Analysis: Now, nothing between Trump, and GOP title, and Clinton By David Lightman
MCCLATCHY WASHINGTON BUREAU (TNS) Once unthinkable, Donald Trump now is the Republican Party’s presumptive nominee for president. That became a certainty Tuesday as he crushed rival Ted Cruz in Indiana, drove the Texas senator out of the race, and set the course to clinch the needed delegates in the next few weeks. The nomination of the brash man with no political experience sets the party and the nation on a collision course with all-but-certain Democratic nominee Hillary Clinton, herself an unprecedented choice of a major party.

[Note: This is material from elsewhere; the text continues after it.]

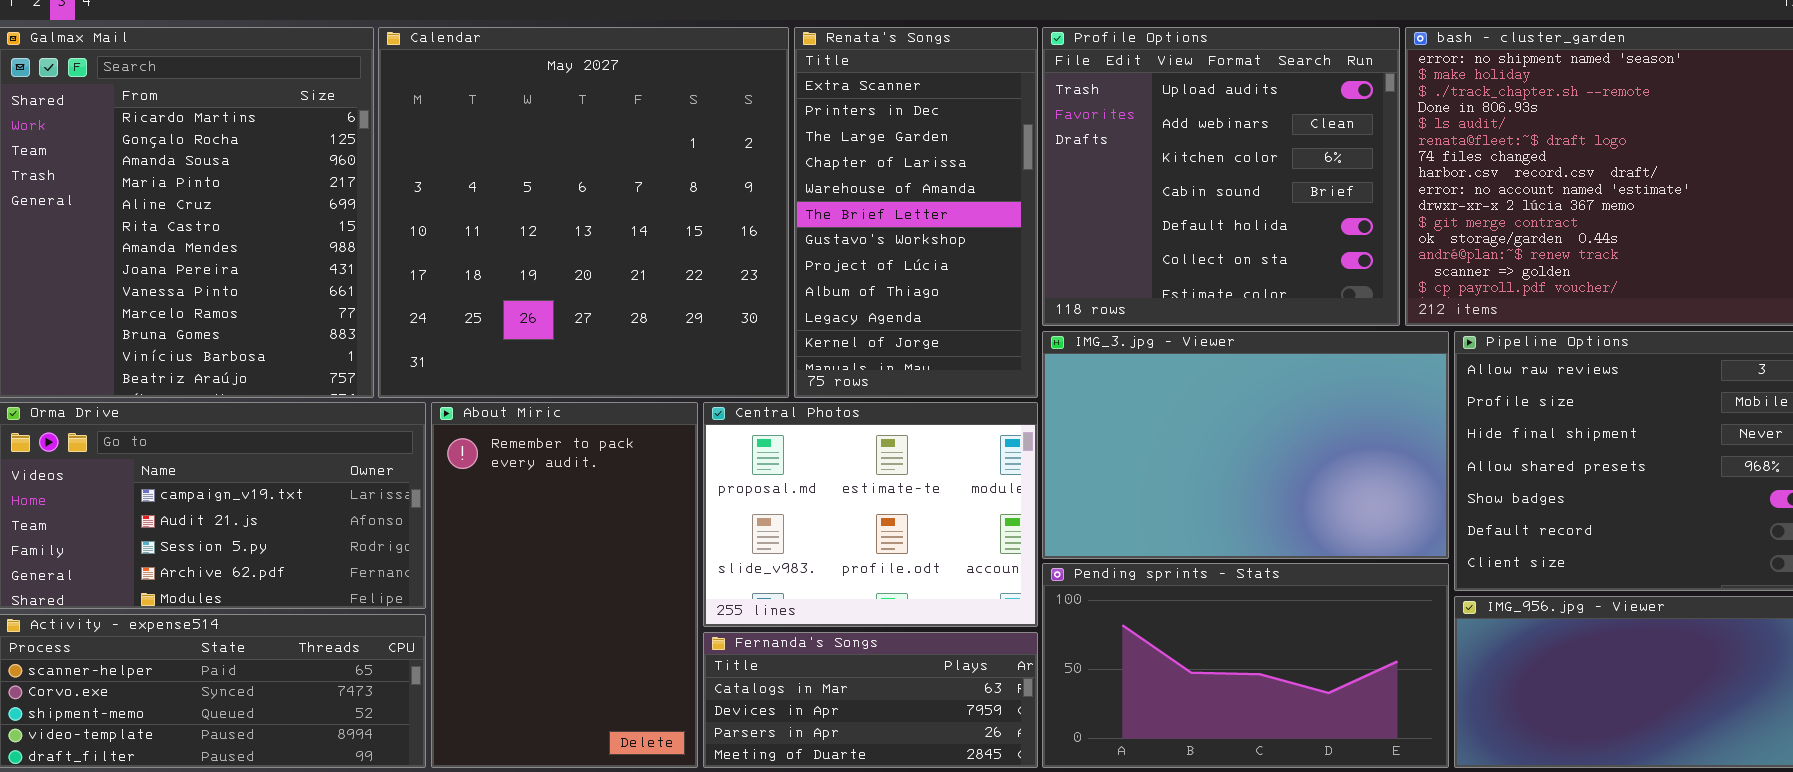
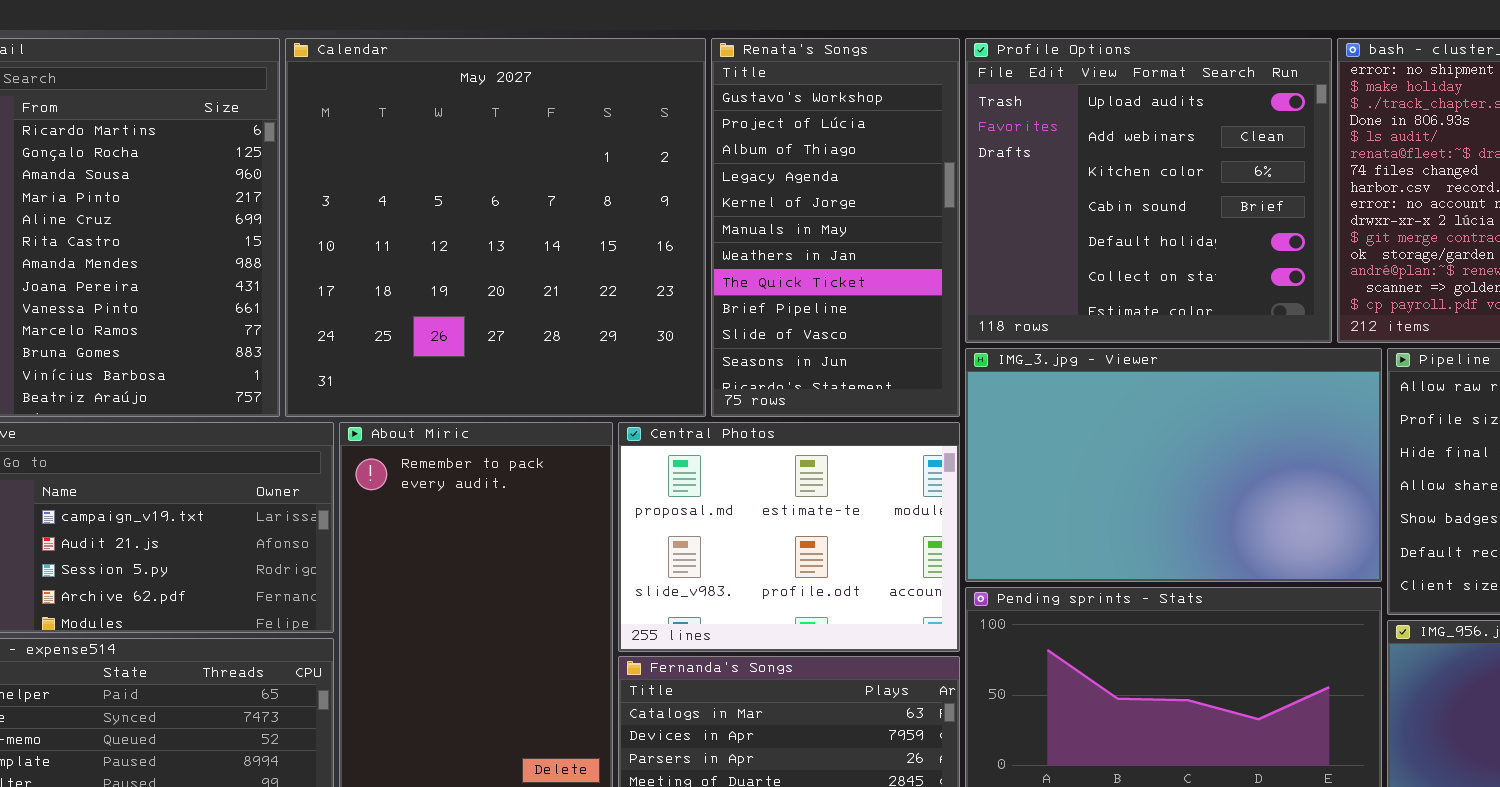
Renata's Songs: [794,27,1038,398] -> [711,38,960,417], scrolled down 6 rows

And it will be a jarring campaign, underscored anew Tuesday as Trump lashed out at his last GOP rival even en route to defeating him, accusing his father of playing some role in the assassi-
nation of JFK. Now assured of a first ballot nomination at the GOP convention in July, Trump has shattered the rules of how a prospective president should look, talk, behave and campaign _ making the general election run, likely against Clinton, unpredictable, vicious and volatile. There’s never, in modern times, been a candidate such as Trump. He’d never run for elective office. He largely funded his own effort. He spewed gaffes and lived _ and proudly boasted about _ the sort of glamorous, amorous lifestyle that for years had doomed other candidates. He unapologetically insulted and offended women, Mexican-Americans and the leaders of his own party. Democrats were almost giddy Tuesday at the prospect of running against the billionaire businessman. “Trump spreads hate,” tweeted Debbie Wasserman Schultz, Democratic Party chairwoman, “and we will defeat him in November.”